### TASK DETAILS
What lines of the material hold the string "sind"? Pull each of them out.

### AVAILABLE DATA
****
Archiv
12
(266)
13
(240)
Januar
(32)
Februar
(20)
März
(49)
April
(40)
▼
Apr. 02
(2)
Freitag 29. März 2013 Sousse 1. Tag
****
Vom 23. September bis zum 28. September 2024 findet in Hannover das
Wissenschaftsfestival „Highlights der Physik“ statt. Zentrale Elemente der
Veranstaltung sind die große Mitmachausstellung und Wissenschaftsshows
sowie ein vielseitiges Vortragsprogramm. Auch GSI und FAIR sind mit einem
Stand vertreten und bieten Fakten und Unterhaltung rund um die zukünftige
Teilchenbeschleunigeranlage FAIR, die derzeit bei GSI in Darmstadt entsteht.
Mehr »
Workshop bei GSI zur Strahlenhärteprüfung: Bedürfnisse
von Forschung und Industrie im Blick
****
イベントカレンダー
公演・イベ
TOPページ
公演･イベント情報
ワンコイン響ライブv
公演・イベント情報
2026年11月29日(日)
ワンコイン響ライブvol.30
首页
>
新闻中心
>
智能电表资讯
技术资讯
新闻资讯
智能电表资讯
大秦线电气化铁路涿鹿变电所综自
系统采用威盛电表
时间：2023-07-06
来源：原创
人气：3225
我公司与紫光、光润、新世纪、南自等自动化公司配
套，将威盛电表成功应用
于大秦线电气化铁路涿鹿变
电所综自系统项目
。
****
### YOUR SOLUTION
Veranstaltung sind die große Mitmachausstellung und Wissenschaftsshows
sowie ein vielseitiges Vortragsprogramm. Auch GSI und FAIR sind mit einem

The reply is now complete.